JOB 1: In the capstone project report, how many lines of each file are explored?

Introduction

On this first peer-graded assignment we are going to do some exploratory analysis and a sample of the ngram. Since the data is composed of several languages for the porpose of this report we are going to explore only the english files and only going to explore 15,000 lines of each files in order to have a manageable set.

library(tm);library(stringi);library(RWeka);library(SnowballC);library(dplyr);library(ggplot2);library(gridExtra)

Importing the data set

The following code will check is you have the dataset set on a given directory. Feel free to change the directory to where you have downloaded the file. If the file is not within the directory it will be downloaded.

dir <- "C:\\Users\\pedro moises\\Documents\\academic\\cursos online\\capstone project\\Capstone Project Data Science Specialization"
setwd(dir)
file_url <- "https://d396qusza40orc.cloudfront.net/dsscapstone/dataset/Coursera-SwiftKey.zip"
ifelse(
        file.exists("final"), 
        print("you are ready to roll"),
        ifelse(
                file.exists("Coursera-SwiftKey.zip"),
                unzip("./Coursera-SwiftKey.zip"),
                {download.file(file_url, destfile = "./Coursera-SwiftKey.zip");unzip("Coursera-SwiftKey.zip")}
        )
)

Reading the data

the r function readLines() reads text lines in a simple and quicker manner that other functions. In the case of the news dataset we have to open it as binary first because it has special characters. See this post for more information

twitter <- readLines(".\\final\\en_US\\en_US.twitter.txt", encoding = "UTF-8", skipNul = TRUE)
blogs <- readLines(".\\final\\en_US\\en_US.blogs.txt", encoding = "UTF-8", skipNul = TRUE)
#reading the news file as binary
b.news <- file(".\\final\\en_US\\en_US.news.txt", open="rb")
news <- readLines(b.news, encoding="UTF-8")
close(b.news)
rm(b.news)

number of observations, Word count, length by line

#number of observations
blog_l <- length(blogs)
news_l <- length(news)
twitter_l <- length(twitter)

#number character per entry
blogs_c <- nchar(blogs)

JOB 2: Turn the listing below into a JSON list of strings, one string per line and no blank lines. Begin at the start of the listing, stop after the line that contains "That is h=5 m=23", and leave the pictures out.

DATA ROWS:
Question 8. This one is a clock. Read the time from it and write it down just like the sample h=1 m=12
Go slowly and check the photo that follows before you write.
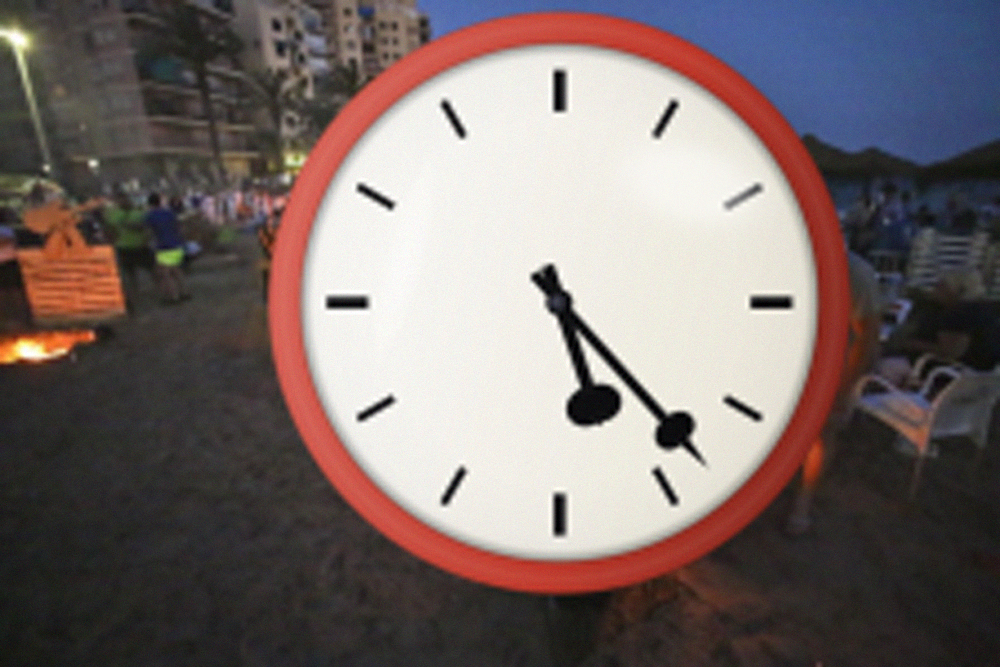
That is h=5 m=23
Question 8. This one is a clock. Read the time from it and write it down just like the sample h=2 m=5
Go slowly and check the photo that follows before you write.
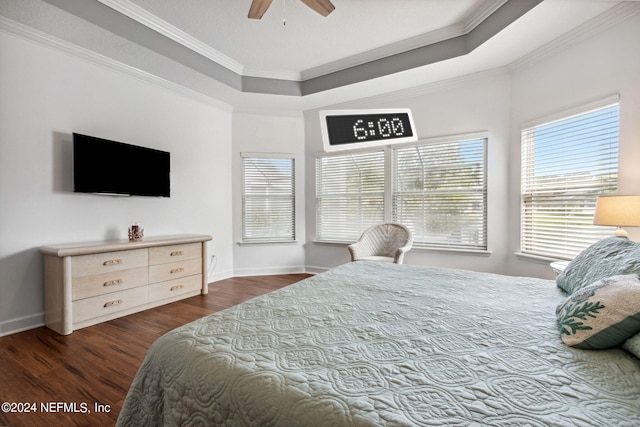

CORRECT OUTPUT 1: 15,000 lines of each file.

CORRECT OUTPUT 2:
[
  "Question 8. This one is a clock. Read the time from it and write it down just like the sample h=1 m=12",
  "Go slowly and check the photo that follows before you write.",
  "That is h=5 m=23"
]